Science and Exponential Growth

This Interesting Thought came when I was thinking about the research I did this past summer. I was working on the problem of automatically finding sentence boundaries in a string of text. The big issue was that in a string of hundreds of sentences, there are on the order of 2^100 ways to place the sentence boundaries — only one of which is correct!! In other words, placing boundaries exhibits exponential complexity.

Our solution to this problem was to take high-probability boundaries as given. Such placements might be incorrect, but usually they aren’t and we were willing to sacrifice this little bit of precision. Because then, we only had to consider multiple possibilities for the boundaries in-between these high-probability boundaries. In mathematical terms, if we split the text into 10 high-probability segments of approximately 10 sentences each, the number of possibilities is only 10 times 2^10: about 10,000 possibilities, easy for a computer to consider. This is FAR, FAR smaller than the original 2^100, which is so big it is essentially impossible to comprehend. 2^100 is approximately the number of words that would be produced if every human being who EVER lived produced an entirely new academic research library every SECOND of their life.

But the point is, it occurred to me that all of science might be framed as a process of isolating a few variables from the vast network of interconnected variables that form the world. It is impossible to analyze more than a few variables at a time because if you assume that most variables affect most others, the number of “effects” (links between variables) exhibits exponential growth (combinations).

From this viewpoint you could say that if you want to make progress in science, you need to find a way to break down the problem you are solving into component parts with few enough interactions. If such small, useful units are found, you can then use them to build back up to the full size of the problem — where building back up has nice linear growth. This makes it possible to actually make progress. You just can’t get anywhere with 2^100 possibilities. Start writing those research libraries…

Inequality

Rick Spalding (a man of wisdom) said that what made the biggest impression on him during the winter study trip to Nicaragua was that the people doing the hardest, most physically demanding (and demeaning) work were getting paid the least.

On the surface, this seems surely wrong. But ultimately whether this is moral seems to come down to the morality of a market economy in general. I think that the basics of such an economy make a lot of sense, but that additional measures are needed to protect the poor. There is some sense of “fairness” which makes it seem like hard physical labor should be rewarded more than skilled mental labor, but if you are doing hard physical labor that no one needs, than why should you be paid at all to do it? This is how the market allocates money “efficiently”.

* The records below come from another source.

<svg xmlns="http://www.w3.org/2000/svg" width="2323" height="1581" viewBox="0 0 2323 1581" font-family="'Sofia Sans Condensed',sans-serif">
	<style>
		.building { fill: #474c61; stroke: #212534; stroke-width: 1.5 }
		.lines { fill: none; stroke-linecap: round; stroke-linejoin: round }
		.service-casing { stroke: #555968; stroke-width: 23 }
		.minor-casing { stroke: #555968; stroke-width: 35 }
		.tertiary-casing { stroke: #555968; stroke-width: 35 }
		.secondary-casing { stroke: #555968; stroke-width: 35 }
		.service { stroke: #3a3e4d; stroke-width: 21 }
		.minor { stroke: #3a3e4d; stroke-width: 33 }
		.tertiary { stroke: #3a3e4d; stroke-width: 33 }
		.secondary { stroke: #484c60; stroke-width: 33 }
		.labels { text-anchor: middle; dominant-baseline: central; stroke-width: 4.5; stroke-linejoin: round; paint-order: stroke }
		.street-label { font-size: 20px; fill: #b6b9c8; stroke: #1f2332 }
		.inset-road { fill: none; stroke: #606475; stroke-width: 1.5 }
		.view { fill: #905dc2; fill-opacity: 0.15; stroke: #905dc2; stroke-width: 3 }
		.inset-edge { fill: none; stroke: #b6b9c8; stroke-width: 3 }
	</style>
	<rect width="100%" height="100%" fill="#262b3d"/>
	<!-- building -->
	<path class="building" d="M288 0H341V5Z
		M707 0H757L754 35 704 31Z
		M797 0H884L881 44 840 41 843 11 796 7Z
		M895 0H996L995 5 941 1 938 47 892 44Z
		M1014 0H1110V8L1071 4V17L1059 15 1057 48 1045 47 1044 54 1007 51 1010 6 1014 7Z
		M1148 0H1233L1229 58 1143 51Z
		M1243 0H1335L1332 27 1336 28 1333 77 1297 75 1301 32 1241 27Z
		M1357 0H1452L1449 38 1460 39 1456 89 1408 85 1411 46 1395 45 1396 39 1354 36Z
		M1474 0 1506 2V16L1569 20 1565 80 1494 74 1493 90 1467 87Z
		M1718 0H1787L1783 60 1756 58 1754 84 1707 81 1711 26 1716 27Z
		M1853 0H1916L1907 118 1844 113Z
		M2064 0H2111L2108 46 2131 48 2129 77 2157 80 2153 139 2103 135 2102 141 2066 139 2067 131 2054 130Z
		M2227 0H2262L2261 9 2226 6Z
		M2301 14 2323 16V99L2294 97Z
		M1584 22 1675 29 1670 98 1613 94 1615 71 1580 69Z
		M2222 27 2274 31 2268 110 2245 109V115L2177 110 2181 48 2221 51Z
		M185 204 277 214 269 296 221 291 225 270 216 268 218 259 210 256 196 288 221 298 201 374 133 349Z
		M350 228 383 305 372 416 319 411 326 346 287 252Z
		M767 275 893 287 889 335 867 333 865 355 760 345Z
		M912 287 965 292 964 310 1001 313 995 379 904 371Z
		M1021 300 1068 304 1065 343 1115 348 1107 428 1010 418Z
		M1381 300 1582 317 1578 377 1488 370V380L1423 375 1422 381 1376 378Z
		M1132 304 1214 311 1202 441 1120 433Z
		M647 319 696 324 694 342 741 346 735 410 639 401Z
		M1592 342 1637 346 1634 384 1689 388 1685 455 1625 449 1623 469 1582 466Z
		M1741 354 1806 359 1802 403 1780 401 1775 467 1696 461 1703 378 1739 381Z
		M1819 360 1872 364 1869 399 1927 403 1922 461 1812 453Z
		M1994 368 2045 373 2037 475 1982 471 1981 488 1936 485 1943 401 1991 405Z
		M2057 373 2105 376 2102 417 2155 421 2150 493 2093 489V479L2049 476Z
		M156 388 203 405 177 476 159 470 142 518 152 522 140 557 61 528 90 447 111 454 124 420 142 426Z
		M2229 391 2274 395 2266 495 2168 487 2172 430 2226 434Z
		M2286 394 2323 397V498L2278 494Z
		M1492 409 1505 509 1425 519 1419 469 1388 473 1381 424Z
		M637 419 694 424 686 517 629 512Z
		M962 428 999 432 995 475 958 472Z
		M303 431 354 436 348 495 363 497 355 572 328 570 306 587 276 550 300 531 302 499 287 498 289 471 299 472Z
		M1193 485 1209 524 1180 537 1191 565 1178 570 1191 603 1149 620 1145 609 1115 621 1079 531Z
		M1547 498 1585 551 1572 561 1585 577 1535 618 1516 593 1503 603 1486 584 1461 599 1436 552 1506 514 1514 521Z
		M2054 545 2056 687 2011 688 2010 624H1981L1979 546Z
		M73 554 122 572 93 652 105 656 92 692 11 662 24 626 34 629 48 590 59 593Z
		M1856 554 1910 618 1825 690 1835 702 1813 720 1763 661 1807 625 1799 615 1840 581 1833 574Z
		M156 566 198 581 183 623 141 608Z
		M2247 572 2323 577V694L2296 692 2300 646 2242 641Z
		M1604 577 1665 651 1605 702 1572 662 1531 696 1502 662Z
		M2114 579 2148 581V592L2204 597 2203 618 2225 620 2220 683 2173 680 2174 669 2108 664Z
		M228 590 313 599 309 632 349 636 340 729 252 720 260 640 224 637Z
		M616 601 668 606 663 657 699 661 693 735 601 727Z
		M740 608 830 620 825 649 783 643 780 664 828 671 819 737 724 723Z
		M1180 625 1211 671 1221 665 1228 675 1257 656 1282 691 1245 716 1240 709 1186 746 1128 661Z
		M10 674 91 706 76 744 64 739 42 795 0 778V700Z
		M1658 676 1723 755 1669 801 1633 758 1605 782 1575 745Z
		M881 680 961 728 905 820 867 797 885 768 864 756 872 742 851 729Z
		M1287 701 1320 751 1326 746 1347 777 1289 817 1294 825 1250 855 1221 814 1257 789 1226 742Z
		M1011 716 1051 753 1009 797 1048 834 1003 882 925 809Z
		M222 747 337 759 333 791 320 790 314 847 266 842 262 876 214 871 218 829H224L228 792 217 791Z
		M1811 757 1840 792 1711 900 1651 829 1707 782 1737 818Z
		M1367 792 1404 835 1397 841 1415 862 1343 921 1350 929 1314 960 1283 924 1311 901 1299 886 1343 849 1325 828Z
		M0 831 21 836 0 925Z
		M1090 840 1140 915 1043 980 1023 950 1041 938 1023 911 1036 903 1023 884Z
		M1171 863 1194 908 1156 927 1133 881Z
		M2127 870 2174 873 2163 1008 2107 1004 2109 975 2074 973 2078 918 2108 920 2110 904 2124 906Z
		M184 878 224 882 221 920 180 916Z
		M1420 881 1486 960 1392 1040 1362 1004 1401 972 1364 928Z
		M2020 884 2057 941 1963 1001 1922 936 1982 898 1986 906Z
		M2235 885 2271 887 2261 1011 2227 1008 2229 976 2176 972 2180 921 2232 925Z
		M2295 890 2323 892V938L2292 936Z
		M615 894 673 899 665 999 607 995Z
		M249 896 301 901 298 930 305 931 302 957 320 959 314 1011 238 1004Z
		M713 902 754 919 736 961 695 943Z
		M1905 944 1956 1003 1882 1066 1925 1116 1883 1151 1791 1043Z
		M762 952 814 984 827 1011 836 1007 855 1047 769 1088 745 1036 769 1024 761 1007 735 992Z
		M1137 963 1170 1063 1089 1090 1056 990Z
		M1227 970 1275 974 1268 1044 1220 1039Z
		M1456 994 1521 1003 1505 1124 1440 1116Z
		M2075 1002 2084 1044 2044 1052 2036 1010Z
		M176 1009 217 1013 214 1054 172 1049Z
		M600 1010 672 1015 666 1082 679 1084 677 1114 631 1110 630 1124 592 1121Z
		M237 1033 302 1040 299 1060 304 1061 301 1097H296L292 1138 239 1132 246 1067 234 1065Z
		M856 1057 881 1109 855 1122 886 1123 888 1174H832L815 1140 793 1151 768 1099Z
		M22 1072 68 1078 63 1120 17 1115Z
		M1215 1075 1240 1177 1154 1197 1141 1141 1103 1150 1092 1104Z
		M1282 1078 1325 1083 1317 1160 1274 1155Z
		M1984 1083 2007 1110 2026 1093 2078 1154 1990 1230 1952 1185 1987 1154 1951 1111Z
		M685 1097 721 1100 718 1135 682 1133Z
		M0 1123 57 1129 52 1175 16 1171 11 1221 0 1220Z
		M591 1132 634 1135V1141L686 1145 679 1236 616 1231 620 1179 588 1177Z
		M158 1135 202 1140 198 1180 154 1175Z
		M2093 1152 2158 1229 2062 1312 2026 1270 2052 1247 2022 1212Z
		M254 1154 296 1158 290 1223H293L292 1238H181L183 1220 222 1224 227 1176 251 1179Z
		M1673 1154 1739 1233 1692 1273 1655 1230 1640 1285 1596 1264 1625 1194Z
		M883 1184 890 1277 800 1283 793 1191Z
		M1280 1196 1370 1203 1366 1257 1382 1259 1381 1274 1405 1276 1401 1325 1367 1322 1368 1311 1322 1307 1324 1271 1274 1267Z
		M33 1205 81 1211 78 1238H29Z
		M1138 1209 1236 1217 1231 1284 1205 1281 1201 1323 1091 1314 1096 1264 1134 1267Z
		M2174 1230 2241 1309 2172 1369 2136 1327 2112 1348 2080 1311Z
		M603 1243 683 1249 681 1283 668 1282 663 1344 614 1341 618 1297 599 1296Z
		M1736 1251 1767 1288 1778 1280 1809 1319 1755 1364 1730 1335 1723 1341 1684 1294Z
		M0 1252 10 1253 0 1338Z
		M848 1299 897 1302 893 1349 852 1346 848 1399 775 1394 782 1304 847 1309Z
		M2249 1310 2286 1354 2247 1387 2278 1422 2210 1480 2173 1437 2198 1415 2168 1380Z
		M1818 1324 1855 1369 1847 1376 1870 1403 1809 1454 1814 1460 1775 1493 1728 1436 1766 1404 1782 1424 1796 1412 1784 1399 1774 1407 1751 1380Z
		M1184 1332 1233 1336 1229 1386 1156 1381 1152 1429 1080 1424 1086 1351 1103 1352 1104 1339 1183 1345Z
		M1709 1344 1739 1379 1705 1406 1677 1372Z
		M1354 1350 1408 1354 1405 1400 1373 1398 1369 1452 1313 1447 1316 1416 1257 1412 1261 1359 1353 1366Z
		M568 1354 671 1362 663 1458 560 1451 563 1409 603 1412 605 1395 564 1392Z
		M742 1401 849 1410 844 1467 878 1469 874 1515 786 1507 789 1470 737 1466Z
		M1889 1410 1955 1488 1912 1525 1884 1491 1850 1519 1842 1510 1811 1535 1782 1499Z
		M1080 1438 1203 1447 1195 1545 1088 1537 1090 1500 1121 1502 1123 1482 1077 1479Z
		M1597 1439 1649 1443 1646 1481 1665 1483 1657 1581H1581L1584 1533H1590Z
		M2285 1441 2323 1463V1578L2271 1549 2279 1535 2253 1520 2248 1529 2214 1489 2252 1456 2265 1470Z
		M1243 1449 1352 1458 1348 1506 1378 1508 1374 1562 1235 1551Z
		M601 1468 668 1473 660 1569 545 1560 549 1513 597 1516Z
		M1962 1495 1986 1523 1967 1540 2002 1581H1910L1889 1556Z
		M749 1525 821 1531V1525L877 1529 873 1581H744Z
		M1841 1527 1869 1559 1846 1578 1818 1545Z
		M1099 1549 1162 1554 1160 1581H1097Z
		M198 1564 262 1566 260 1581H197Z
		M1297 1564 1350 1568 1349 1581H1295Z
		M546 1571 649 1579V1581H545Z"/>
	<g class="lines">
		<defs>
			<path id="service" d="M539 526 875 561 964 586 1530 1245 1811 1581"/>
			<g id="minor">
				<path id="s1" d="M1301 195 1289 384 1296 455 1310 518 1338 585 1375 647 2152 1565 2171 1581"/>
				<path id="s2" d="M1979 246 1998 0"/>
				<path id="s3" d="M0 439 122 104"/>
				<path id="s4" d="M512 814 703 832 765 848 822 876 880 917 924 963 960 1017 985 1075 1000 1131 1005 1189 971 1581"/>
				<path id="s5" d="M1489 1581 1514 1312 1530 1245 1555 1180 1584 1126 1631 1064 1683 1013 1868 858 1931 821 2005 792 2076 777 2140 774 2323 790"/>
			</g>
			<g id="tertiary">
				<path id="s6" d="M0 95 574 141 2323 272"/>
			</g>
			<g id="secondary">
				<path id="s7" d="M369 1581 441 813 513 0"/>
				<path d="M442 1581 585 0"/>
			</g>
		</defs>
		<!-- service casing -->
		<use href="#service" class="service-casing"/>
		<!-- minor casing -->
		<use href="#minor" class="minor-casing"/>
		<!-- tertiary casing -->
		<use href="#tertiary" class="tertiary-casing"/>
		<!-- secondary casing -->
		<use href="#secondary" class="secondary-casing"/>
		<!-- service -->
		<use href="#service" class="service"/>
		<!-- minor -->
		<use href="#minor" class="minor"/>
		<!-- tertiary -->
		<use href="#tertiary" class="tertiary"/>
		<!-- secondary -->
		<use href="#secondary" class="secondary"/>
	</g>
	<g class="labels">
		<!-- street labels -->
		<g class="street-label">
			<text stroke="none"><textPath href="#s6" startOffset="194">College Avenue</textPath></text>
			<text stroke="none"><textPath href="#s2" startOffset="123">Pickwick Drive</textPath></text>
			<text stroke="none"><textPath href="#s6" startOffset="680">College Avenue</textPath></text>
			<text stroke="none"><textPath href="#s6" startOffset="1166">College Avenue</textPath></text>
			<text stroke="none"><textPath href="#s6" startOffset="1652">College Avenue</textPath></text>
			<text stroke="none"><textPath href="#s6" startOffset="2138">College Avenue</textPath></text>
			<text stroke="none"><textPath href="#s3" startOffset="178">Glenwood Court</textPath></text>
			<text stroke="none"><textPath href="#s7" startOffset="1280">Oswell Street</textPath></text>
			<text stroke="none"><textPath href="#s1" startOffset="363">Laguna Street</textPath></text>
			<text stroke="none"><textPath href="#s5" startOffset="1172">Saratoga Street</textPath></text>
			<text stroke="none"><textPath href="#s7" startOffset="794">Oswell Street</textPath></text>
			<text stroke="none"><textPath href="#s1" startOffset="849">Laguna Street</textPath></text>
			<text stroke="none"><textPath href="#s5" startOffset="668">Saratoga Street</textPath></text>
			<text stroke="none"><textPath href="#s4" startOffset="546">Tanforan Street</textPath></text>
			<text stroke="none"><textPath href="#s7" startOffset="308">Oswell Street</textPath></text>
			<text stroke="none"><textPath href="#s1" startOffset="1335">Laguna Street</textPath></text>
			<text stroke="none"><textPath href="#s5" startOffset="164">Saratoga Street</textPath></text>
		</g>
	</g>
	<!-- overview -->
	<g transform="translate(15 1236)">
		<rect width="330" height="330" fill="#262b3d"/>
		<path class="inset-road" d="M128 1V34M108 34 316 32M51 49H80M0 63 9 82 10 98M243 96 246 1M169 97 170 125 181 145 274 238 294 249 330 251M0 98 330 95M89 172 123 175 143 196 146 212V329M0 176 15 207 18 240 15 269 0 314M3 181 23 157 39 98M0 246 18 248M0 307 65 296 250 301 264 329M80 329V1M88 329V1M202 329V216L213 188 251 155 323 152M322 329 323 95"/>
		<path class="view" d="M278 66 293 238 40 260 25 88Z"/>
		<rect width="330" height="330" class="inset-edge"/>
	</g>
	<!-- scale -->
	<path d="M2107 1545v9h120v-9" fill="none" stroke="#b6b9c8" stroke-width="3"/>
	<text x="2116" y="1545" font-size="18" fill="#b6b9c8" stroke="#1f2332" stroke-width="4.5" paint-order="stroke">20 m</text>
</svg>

So the real issue is not the market but that in Nicaragua there are a whole host of other problems, such as illegal maneuvers made possible because of extreme wealth disparities and poverty in general. Not the market but the fact that workers’ rights are not protected.

It’s ironic that the hardest workers are being paid the smallest sums, but what’s not “fair” is that they do not realistically have the option to change their work or improve their working conditions. A free and fair society is one where these opportunities do exist.

Zen and the Art of Motorcycle Maintenance

My mind has been swirling lately with interesting thoughts related to the book Zen and the Art of Motorcycle Maintenance. So as not to be overwhelmed I will try to post them as separate Interesting Thoughts at different Interesting Times.